Il fallait tout de même oser. Tout double vainqueur de la Grande Boucle qu'il est, mettre un râteau à son équipe UAE et renoncer à disputer le Tour des Émirats Arabes Unis (20 au 26 février) pour débuter sa saison une semaine plus tôt, constituait un risque pour Tadej Pogacar, ralenti quelques jours en janvier par une gastro-entérite.
Alors que son escorte rapprochée s'est renforcée cet hiver pour qu'il soit épaulé en nombre sur les pentes du Tour de France, le Slovène n'a pas voulu faire dans le sentimentalisme. Il a donc renoncé au soleil du golfe pour le soleil andalou afin d'effectuer sa rentrée. Après deux jours de course, le bilan est déjà évocateur avec deux victoires.
Lundi, sur la Clásica Jaén Paraíso Interior, sorte de mini Strade Bianche avec 55 bornes de terre au cœur des oliveraies accompagnées de 8 ascensions et un dénivelé de 2300 m, Pogacar a démontré à ceux qui doutaient qu'il arrivait affûté. À 42 km de la ligne, il a surgi du peloton pour rejoindre Sergio Samitier et le déposer pour s'envoler en solitaire avec 49 secondes d'avance sur le duo Ben Turner (INEOS Grenadiers) et Tim Wellens, son nouveau coéquipier.
Arrivé à l'intersaison en provenance de la Lotto-Soudal (devenue Lotto-Dstny après la descente en Pro Tour), Wellens a accompagné son nouveau leader lors de la 1re étape du Tour d'Andalousie, mercredi. Avec trois ascensions et 4000 m de dénivelé, Pogacar a attaqué tôt, à 12 km de l'arrivée pour aplatir la concurrence. Seul Santiago Buitrago (Bahrain Victorious) a tenu, quelques instants, avant de céder. Avec 38 secondes d'avance sur Mikel Landa (Bahrain Victorious) et Carlos Rodríguez (INEOS Grenadiers) et 1'38 sur Tao Geoghegan Hart, le Français Pavel Sivakov (INEOS Grenadiers) et Enric Mas (Movistar), le coureur de 24 ans n'a laissé que des miettes.
"Aujourd’hui, une fois de plus, le travail d’équipe a été super, nous avons fait du bon travail et mes coéquipiers m’ont conduit à la dernière montée à un rythme très très élevé, ce que j’ai vraiment aimé, s'est-il exclamé après la course. La montée était raide, j’ai vu le moment idéal pour attaquer et j'ai filé jusqu'à la victoire. Je suis un peu surpris par ma forme, je savais que j’étais en bonne condition, mais je ne pouvais pas m’attendre à avoir déjà gagné deux courses."

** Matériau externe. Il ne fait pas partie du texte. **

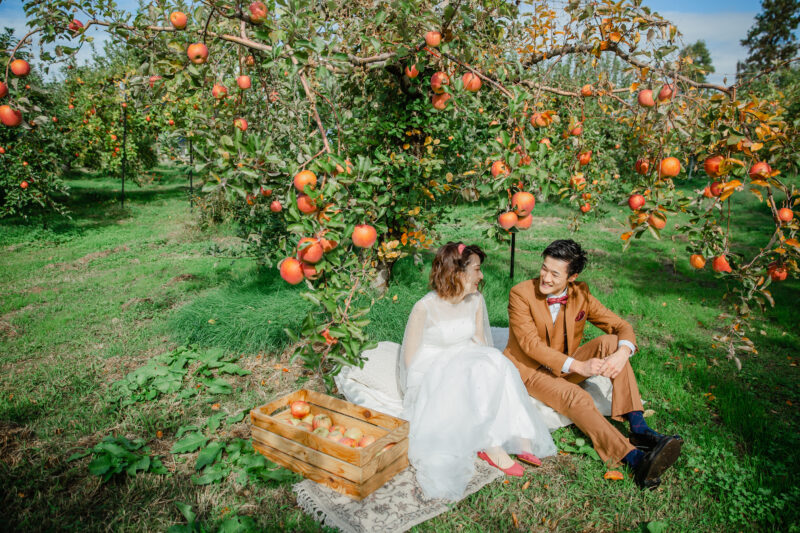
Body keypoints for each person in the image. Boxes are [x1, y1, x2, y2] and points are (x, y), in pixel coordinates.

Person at [503, 239, 682, 489]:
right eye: (544, 268)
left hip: (565, 366)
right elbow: (531, 345)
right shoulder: (521, 293)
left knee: (612, 341)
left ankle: (638, 426)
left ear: (572, 277)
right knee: (577, 398)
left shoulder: (581, 295)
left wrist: (622, 353)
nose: (545, 277)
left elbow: (622, 326)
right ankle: (634, 458)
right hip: (530, 371)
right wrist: (580, 367)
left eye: (555, 273)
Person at [397, 242, 556, 500]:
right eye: (477, 269)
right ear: (456, 272)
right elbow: (410, 360)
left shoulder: (476, 300)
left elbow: (481, 340)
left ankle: (519, 434)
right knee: (471, 371)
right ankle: (490, 444)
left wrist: (489, 363)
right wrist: (423, 393)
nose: (481, 276)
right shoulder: (424, 307)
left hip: (465, 357)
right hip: (432, 370)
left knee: (496, 362)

Course au soleil et classiques au programme
"Pogi" veut regagner le Tour après avoir laissé sa couronne à Jonas Vingegaard (Jumbo-Visma). Outre les renforts dont il avait besoin (outre Welles, Adam Yates est arrivé), le Slovène a voulu entrer immédiatement dans le vif du sujet, avec de la difficulté et de la concurrence.
Tenant du titre sur les Strade Bianche, il sera le grandissime favori de l'épreuve. Le lendemain, il devrait être au départ de Paris-Nice (du 5 au 12 février), une grande première pour lui. Il pourra s'étrenner en 2023 sur le contre-la-montre autour de Dampierre-en-Burly (32,2 km), deux arrivées au sommet d'un 1re catégorie aux caractéristiques différentes (La Loge des Gardes : 6,7 km à 7,1 % de moyenne ; le Col de la Couillole : 15,7 % à 7,1% de moyenne) et l'enchaînement Côte de Peille (6,6 km à 6,8 % de moyenne) - Col d'Èze (6 km à 7,6 %) avant de basculer sur la promenade des Anglais lors de la dernière étape.

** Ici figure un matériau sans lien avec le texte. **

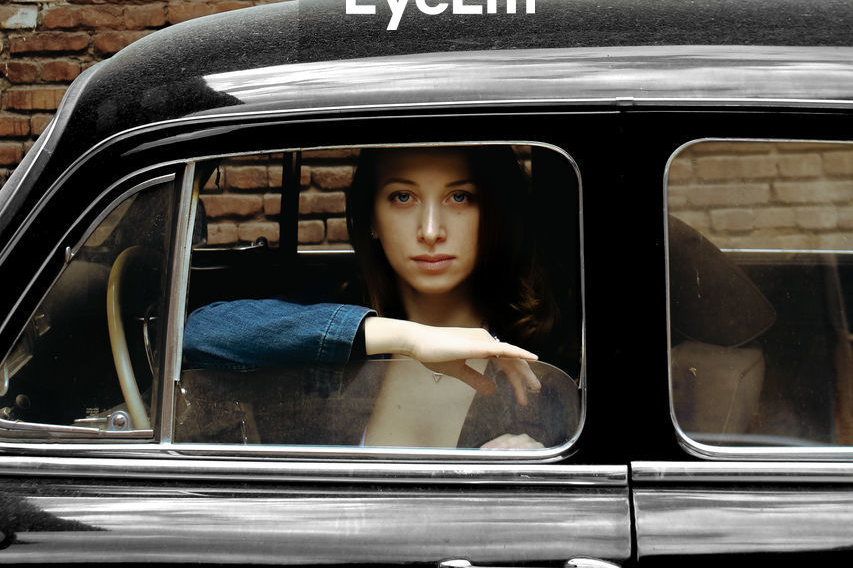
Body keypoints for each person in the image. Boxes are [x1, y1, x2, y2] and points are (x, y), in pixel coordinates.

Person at [183, 145, 578, 449]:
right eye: (402, 197)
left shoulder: (548, 348)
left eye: (459, 197)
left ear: (495, 213)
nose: (430, 230)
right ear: (371, 217)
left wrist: (535, 462)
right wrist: (407, 338)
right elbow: (195, 336)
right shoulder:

Ensuite, il se mesurera au gratin des classiques, d'abord sur Milan-San Remo où il tentera de succéder à son compatriote Matej Mohoric (18 mars), ensuite sur les routes belges. À ce titre, il sera présent sur deux Flandriennes (À Travers La Flandre puis le Ronde) avant de revenir sur un terrain qu'il connaît mieux sur les Ardennaises (Flèche wallonne et Liège-Bastogne-Liège). Son duel sur la Doyenne avec Remco Evenepoel pourrait être un grand moment de la saison entre les deux derniers vainqueurs de l'épreuve.
Ambitieux à chaque épreuve qu'il aborde, Pogacar a conscience que le niveau est formidablement élevé et que cet état d'esprit conquérant est le seul moyen d'exister, même si cette stratégie est forcément coûteuse en énergie. Après le festival de Mathieu van der Poel et Wout van Aert lors de la saison de cyclo-cross, 2023 commence sur les chapeaux de roue pour les grands du peloton. La suite promet énormément.